Among the fascinating things about Fabriclive 93, Snaith's contribution to the famed London club's celebrated mix series, is the collapse of the notion of Daphni as "purely functional" DJ music, without betraying its central "for dancing" premise. Almost every one of mix's 73 minutes, its loops, kick-drums and patches (all created specifically for this album) are there to instigate a party. Yet few of the 27 so-called "tracks" will be played stand-alone in Daphni's next DJ set. That's because Fabriclive 93 is a singular pastiche of sounds, one long original composition synthesized together from numerous miniatures. Or, as Snaith says, "It's almost a category mistake: yes, it's a continuously mixed piece of music, but I didn't put it together by DJ'ing and I didn't put it together imagining that it would be played in Fabric or in any other club." Still — oh, how it bumps in the car.
Which is not to say that there aren't a handful of linear, 7"-length, potentially mass-consumptive moments floating throughout Fabriclive 93: Whether or not the opener, "Face to Face," was actually played on the bass guitar, hi-hat and snare, its stripped-down funk-rock groove purports to be universal. "Hey Drum," which pops up approximately 20 minutes into the mix, is a wonderful collision of post-punk screeches, jacking house, modular synths and layers of echo, all tapping each other in just the right way. A track called "Tin" features a soothing, wordless vocal over a trance-like synth arpeggio melody, and sounds for all the world like the kind of thing Snaith's friend (and periodic DJ partner) Kieran "Four Tet" Hebden would make: dance music as pop soundtrack as dance music. And the mix's closer, "The Truth," is a lo-fi, drum-machine and filtered-synth instrumental imitating the chords to Cyndi Lauper's "Time After Time" (albeit, abstract, up-tempo and disintegrating upon play). There are also full-bodied re-edits of the Luther Davis Group's disco-soul gem "You Can Be a Star" and jazz percussionist Pheeroan akLaff's solo drum turn, "3 in 1." For a grand, sonic cut and paste project, the album is not short on actual songs.

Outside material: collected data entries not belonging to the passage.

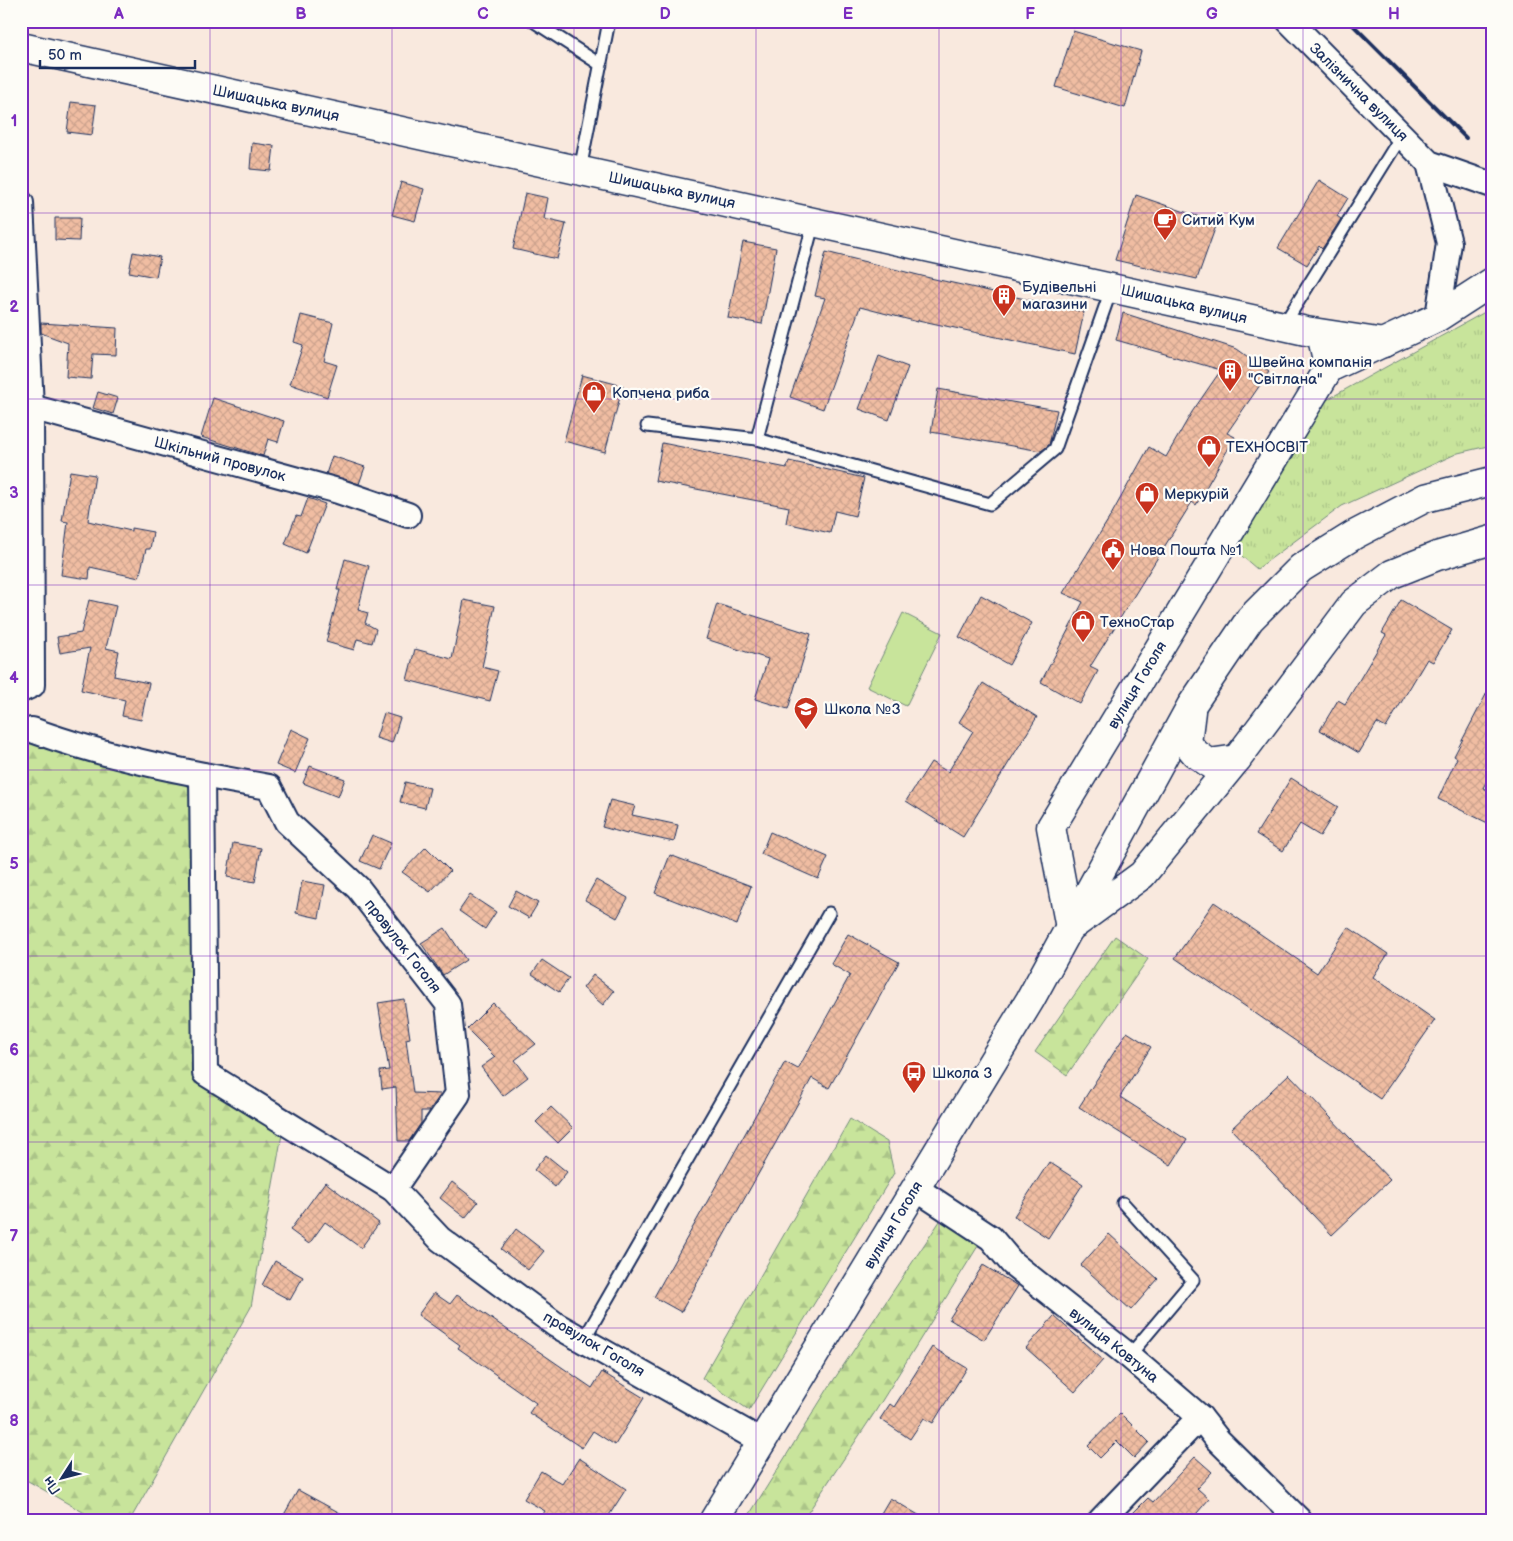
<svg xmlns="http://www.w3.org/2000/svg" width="1513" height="1541" font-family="'Balsamiq Sans',sans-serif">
  <defs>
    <pattern id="grass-tufts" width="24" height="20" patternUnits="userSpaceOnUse" patternTransform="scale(1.25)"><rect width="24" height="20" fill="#c8e49b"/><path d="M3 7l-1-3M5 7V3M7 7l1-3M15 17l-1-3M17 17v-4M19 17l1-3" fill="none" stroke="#abc488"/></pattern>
    <pattern id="forest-firs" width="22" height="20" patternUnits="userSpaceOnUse" patternTransform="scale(1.25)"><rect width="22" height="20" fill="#c8e49b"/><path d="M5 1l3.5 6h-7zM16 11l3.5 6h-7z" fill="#abc488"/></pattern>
    <pattern id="building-cross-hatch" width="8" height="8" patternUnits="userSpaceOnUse" patternTransform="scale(1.25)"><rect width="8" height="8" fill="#f0bda2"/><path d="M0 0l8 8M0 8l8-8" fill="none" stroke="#cda38e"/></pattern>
  </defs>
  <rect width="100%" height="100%" fill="#f9e9de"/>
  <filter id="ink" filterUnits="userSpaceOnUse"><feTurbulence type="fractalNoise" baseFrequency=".02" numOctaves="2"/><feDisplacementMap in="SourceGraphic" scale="10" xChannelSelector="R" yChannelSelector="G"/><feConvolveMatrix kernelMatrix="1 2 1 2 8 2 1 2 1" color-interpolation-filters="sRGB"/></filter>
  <g filter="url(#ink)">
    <!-- grass -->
    <polygon fill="url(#grass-tufts)" stroke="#728a7c" points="1492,308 1492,445 1458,453 1342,506 1257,569 1236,551 1321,403"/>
    <!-- forest -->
    <g fill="url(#forest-firs)" stroke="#728a7c">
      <polygon points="21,714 32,730 202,775 205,1073 284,1123 251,1307 130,1520 97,1520 21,1477"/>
      <polygon points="1115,936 1148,959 1067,1075 1035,1052"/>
      <polygon points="850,1119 887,1142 894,1173 749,1410 702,1378"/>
      <polygon points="942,1218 978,1246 875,1412 803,1520 746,1520 829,1387"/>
    </g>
    <!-- pitch -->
    <polygon fill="#c8e49b" stroke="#728a7c" points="903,613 942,633 906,706 867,687"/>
    <!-- building -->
    <g fill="url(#building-cross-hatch)" stroke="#1b2f5e">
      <polygon points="1073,31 1141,51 1125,108 1056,87"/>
      <polygon points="71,102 96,105 92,135 67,132"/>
      <polygon points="252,143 274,146 271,171 250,169"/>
      <polygon points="1319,180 1348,198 1337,216 1341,219 1322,249 1319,246 1307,265 1278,248"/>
      <polygon points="401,182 424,189 415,221 392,215"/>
      <polygon points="525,193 548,198 544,219 566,224 557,259 513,249"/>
      <polygon points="1136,195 1217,223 1197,279 1115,260"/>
      <polygon points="55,218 80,218 79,241 55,240"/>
      <polygon points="743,242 776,248 762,324 728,318"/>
      <polygon points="133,252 160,257 156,277 129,272"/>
      <polygon points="826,252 930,278 1084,312 1075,354 918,320 918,322 860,307 823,409 790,397 825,298 815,296"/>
      <polygon points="1123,313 1237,349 1269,372 1227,433 1235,437 1196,505 1192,502 1090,667 1098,671 1080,704 1041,682 1083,602 1063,593 1110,517 1149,447 1166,457 1192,412 1221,370 1116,340"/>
      <polygon points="301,315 333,323 324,361 337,365 327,397 290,384 303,345 294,342"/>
      <polygon points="41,323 117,328 116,355 93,354 91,379 66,377 68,343 41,333"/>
      <polygon points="879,356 908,367 889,420 859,409"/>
      <polygon points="582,375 623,386 605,452 564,441"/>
      <polygon points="938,389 1057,410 1049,445 1041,451 931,432"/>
      <polygon points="98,392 118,398 113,414 93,408"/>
      <polygon points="213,398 284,421 278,442 268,439 263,456 201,437"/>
      <polygon points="662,443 787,468 789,461 864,478 855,516 835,511 830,533 786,523 789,507 655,481"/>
      <polygon points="332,456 365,467 359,484 326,474"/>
      <polygon points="70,471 95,475 88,521 131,531 131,528 153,532 150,549 146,549 139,578 90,567 89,579 61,575 68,522 62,521"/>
      <polygon points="308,498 325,504 306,553 285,544 296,516 301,517"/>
      <polygon points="345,559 369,566 358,610 368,613 365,623 376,629 372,643 357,639 354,650 326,642 340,590 337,590"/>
      <polygon points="981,595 1032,623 1009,665 959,637"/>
      <polygon points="89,600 116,606 106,648 119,651 114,676 149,683 141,720 122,716 125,700 81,690 90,648 60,653 57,637 81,633"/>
      <polygon points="464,600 495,606 482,667 498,671 490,701 407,680 415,649 452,659"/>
      <polygon points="1401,600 1452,630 1433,662 1427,659 1386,728 1377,723 1359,753 1320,730 1338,700 1345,704 1386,635 1382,633"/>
      <polygon points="717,604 811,634 788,709 755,699 768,659 706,639"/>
      <polygon points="983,683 1037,717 963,837 906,801 931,762 948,772 973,731 959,722"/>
      <polygon points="1492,683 1492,771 1483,788 1492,792 1492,825 1438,799 1457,758 1454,756"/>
      <polygon points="384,713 400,718 392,743 376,738"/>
      <polygon points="291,729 310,738 295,773 276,765"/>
      <polygon points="310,766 345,779 338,797 303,783"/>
      <polygon points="1291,778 1338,807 1320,836 1300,824 1283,851 1256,834"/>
      <polygon points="405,782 430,788 425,808 400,802"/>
      <polygon points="610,800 635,806 632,815 678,825 674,842 628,832 627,834 602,827"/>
      <polygon points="770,832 828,857 818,879 761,854"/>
      <polygon points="372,835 391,843 379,869 360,861"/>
      <polygon points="233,843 261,848 255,882 227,877"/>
      <polygon points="426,847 450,871 430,892 402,872"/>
      <polygon points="670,855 751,886 737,925 655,893"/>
      <polygon points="596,880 628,898 617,918 585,900"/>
      <polygon points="302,881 325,885 319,918 296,913"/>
      <polygon points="516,891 538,903 529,918 508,906"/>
      <polygon points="470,895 496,912 485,929 459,911"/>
      <polygon points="1214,902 1317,973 1348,927 1388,954 1373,977 1435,1020 1380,1099 1175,958"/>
      <polygon points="445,928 466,960 443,975 421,943"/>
      <polygon points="848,934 899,962 829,1088 812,1078 681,1312 654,1297 785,1062 798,1069 850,975 831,964"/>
      <polygon points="542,960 569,978 559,992 532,974"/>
      <polygon points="593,975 614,991 603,1005 583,988"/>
      <polygon points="404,999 410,1038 406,1039 413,1093 441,1094 429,1111 421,1111 421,1123 409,1141 398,1141 396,1087 382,1089 380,1071 389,1070 378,1003"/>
      <polygon points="493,1003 536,1044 515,1060 528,1077 503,1096 481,1067 495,1057 467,1029"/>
      <polygon points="1127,1032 1151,1047 1120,1097 1187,1140 1171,1165 1079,1107"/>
      <polygon points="1289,1074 1390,1180 1332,1235 1231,1129"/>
      <polygon points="551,1107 573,1128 558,1143 536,1122"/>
      <polygon points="546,1155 567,1172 555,1187 534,1170"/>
      <polygon points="1049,1162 1083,1184 1048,1238 1014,1216"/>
      <polygon points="325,1182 379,1223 361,1248 325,1222 309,1244 290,1230"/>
      <polygon points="452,1182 478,1202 465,1218 440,1198"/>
      <polygon points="516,1229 544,1251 528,1270 501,1249"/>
      <polygon points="1109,1234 1158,1279 1131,1310 1081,1265"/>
      <polygon points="275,1261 303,1277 290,1300 262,1285"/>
      <polygon points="983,1265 1018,1286 984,1340 949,1319"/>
      <polygon points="434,1293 450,1304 457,1295 592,1388 602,1372 644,1398 615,1445 593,1431 582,1448 529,1413 536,1403 458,1348 460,1345 418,1315"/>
      <polygon points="1054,1316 1103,1360 1075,1392 1026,1348"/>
      <polygon points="932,1347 967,1368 933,1423 924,1418 910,1439 880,1419 890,1404 894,1407"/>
      <polygon points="1120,1413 1149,1442 1134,1458 1117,1441 1100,1458 1088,1446"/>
      <polygon points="1195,1457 1212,1472 1197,1488 1209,1499 1191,1520 1126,1520 1148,1498 1153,1502"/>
      <polygon points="579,1458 626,1489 606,1520 539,1520 545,1511 524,1499 541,1471 562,1484"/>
      <polygon points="298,1490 353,1520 281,1520"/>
      <polygon points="890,1498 927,1520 877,1520"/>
    </g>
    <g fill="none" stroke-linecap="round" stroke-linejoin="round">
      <defs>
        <g id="lane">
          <polyline points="533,21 601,65"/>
          <polyline points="580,170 609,21"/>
          <polyline points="814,221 757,439 990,504 1055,449 1112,287"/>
          <polyline points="1283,326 1402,135"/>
          <polyline points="647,426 757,439"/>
          <polyline points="1123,1203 1193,1280 1129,1356"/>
          <polyline points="583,1341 829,913"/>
        </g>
        <g id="street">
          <polyline points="1289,21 1429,163 1492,185"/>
          <polyline points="1429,163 1449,243 1438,317"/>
          <polyline points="21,203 31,407 32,685 21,690"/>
          <polyline points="31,407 338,491 408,515"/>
          <path d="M32 730C108 758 189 773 269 787L287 822 358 888 448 1004 458 1094 393 1189"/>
          <polyline points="202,775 205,1073 393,1189 440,1239 556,1325 763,1442"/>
          <polyline points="915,1188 991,1238 1012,1263 1129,1356 1200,1417 1218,1440 1299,1520"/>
          <polyline points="1101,1520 1200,1417"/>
        </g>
        <g id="secondary">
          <polyline points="21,47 1306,331 1384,343"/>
          <polyline points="1329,368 1438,317 1492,282"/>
          <polyline points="1191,711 1187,743 1195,753 1209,763 1237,759"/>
          <polyline points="1075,924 1142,875 1237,759 1354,603 1392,574 1437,556 1492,540"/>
          <polyline points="1070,928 1051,827 1329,368 1321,334"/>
          <polyline points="714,1520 1030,1000 1191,706 1250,619 1301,568 1354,535 1425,498 1492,481"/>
        </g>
      </defs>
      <!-- lane casing -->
      <use href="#lane" stroke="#1b2f5e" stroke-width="15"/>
      <!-- street casing -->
      <use href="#street" stroke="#1b2f5e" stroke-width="28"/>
      <!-- secondary casing -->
      <use href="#secondary" stroke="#1b2f5e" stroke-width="31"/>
      <!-- lane -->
      <use href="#lane" stroke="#fdfcf7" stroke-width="11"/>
      <!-- street -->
      <use href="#street" stroke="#fdfcf7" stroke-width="24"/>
      <!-- secondary -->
      <use href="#secondary" stroke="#fdfcf7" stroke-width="28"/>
      <!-- rail -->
      <polyline stroke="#1b2f5e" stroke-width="4" points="1349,21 1466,138"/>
    </g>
  </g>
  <!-- grid -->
  <path fill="none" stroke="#7b2cbf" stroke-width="1" stroke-opacity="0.55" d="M210 21V1520M392 21V1520M574 21V1520M756 21V1520M939 21V1520M1121 21V1520M1303 21V1520M21 213H1492M21 399H1492M21 585H1492M21 770H1492M21 956H1492M21 1142H1492M21 1328H1492"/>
  <!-- icons -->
  <defs>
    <symbol id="cafe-pin" viewBox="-11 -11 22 30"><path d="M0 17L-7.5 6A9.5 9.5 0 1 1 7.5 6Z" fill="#c8321e" stroke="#fdfcf7"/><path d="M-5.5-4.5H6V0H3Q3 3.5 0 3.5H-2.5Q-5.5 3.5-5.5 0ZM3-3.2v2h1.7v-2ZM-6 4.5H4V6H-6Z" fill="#fff"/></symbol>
    <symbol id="building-pin" viewBox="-11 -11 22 30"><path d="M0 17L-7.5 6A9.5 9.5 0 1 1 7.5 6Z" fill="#c8321e" stroke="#fdfcf7"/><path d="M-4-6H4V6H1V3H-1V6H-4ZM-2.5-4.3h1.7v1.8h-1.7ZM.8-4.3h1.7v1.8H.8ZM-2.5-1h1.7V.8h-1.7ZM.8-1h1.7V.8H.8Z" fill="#fff"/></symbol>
    <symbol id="shop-pin" viewBox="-11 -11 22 30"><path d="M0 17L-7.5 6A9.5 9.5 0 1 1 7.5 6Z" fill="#c8321e" stroke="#fdfcf7"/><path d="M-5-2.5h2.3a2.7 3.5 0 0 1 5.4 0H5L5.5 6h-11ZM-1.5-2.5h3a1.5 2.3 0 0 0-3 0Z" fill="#fff"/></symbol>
    <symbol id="civic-pin" viewBox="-11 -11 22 30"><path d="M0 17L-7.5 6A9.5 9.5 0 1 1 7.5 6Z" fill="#c8321e" stroke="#fdfcf7"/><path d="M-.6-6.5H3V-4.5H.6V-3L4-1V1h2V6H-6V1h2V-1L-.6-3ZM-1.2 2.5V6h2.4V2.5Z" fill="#fff"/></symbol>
    <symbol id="school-pin" viewBox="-11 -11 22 30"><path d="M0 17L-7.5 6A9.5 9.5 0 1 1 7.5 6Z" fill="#c8321e" stroke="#fdfcf7"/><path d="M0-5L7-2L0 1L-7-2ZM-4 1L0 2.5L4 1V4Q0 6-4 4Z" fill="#fff"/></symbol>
    <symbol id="bus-pin" viewBox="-11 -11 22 30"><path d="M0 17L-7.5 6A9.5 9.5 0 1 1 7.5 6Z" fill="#c8321e" stroke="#fdfcf7"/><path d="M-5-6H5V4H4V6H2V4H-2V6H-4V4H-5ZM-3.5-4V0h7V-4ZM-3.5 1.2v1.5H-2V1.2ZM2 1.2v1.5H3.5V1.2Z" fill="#fff"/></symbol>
  </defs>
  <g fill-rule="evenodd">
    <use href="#cafe-pin" x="1151" y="206" width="28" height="38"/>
    <use href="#building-pin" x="990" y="282" width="28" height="38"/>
    <use href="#building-pin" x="1216" y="357" width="28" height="38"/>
    <use href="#shop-pin" x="580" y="379" width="28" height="38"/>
    <use href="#shop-pin" x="1195" y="433" width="28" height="38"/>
    <use href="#shop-pin" x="1133" y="480" width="28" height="38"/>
    <use href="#civic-pin" x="1099" y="536" width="28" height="38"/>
    <use href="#shop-pin" x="1069" y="608" width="28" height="38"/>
    <use href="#school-pin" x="792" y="695" width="28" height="38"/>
    <use href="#bus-pin" x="900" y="1059" width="28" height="38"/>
  </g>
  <g text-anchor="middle" stroke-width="4.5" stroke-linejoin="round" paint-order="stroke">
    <!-- street labels -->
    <g font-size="15" fill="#1b2f5e" stroke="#fdfcf7">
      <text transform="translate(1359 92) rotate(45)" y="5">Залізнична вулиця</text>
      <text transform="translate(276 103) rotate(12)" y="5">Шишацька вулиця</text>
      <text transform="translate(672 190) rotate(12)" y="5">Шишацька вулиця</text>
      <text transform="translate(1184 304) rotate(13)" y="5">Шишацька вулиця</text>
      <text transform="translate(220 459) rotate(15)" y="5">Шкільний провулок</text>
      <text transform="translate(1137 685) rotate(-59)" y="5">вулиця Гоголя</text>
      <text transform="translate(403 946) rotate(52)" y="5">провулок Гоголя</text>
      <text transform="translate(893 1225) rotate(-59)" y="5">вулиця Гоголя</text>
      <text transform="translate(594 1344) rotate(30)" y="5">провулок Гоголя</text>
      <text transform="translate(1114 1345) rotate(39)" y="5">вулиця Ковтуна</text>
    </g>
    <!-- poi labels -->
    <g font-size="15" fill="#1b2f5e" stroke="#fdfcf7" text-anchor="start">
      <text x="1182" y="225">Ситий Кум</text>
      <text x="1022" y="292">Будівельні<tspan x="1022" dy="17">магазини</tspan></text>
      <text x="1248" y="367">Швейна компанія<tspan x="1248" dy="17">"Світлана"</tspan></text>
      <text x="612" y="398">Копчена риба</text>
      <text x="1226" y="452">ТЕХНОСВІТ</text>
      <text x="1164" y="499">Меркурій</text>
      <text x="1130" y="555">Нова Пошта №1</text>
      <text x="1100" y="627">ТехноСтар</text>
      <text x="824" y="714">Школа №3</text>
      <text x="932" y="1078">Школа 3</text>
    </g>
  </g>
  <!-- margin -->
  <rect width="1513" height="1541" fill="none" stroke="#fdfcf7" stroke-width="55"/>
  <!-- north arrow -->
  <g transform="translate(62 1478) rotate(234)" stroke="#fdfcf7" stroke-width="4" paint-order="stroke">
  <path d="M0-4L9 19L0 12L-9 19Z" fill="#1b2f5e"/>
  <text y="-8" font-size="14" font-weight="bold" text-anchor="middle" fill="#1b2f5e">Пн</text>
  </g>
  <!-- scale -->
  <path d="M40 60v8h155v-8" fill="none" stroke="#1b2f5e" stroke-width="2.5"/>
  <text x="48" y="60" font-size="15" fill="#1b2f5e" stroke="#fdfcf7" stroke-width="4" paint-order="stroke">50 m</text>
  <rect x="28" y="28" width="1458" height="1486" fill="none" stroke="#7b2cbf" stroke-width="2"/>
  <g font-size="16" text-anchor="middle" font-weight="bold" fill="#7b2cbf">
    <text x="119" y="19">A</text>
    <text x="301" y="19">B</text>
    <text x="483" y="19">C</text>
    <text x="665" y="19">D</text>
    <text x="848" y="19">E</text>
    <text x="1030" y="19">F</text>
    <text x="1212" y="19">G</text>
    <text x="1394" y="19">H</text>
    <text x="14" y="126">1</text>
    <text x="14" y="312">2</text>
    <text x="14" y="498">3</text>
    <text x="14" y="683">4</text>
    <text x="14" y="869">5</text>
    <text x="14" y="1055">6</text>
    <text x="14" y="1241">7</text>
    <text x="14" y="1426">8</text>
  </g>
</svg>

But it's hard to pinpoint individual tracks as highlights when both the whole of the collage, and its countless interlocking moments — less "in the mix" than "on the Ableton grid" — offer such great musical rushes. Is it the emotional synthesis of Snaith's creative point-of-view, or the wonder of the musical dissonances? The confusion brings its own high. One such moment comes early on Fabriclive 93: a Daphni original entitled "Carry On" rubs up against the scattershot percussion of LA drummer Jamire Williams' "Futurism" to produce something that sounds like a rattlesnake dub of a John Carpenter track. Another comes inside "Ten Thousand," wherein the sound of a marimba mutates into a kora (both played on a keyboard by Snaith), while a deep techno rhythm-loop falls in and out of time. It's a flash of knowing nonchalance that evokes the DJ mixes of Ricardo Villalobos (whose legendary sets at Fabric provided Snaith with inspiration): sloppy, soulful and filled with an unspeakable salvation.
Such is the glory of Fabriclive 93. The fact that it's a unique piece of product — a novelty among "DJ mix" releases because it utilizes the DJ's own new original music, created just for the occasion — is all well and good. Its true success is how it manifests another singular creative output from the relative familiarity of Snaith's musical brain. Anyone who's pressed play on a Caribou or a Daphni track, or had the pleasure of experiencing one of Snaith's marathon DJ sets, will find this environment familiar, ready for the unknown pleasures that lurk in all its cracks.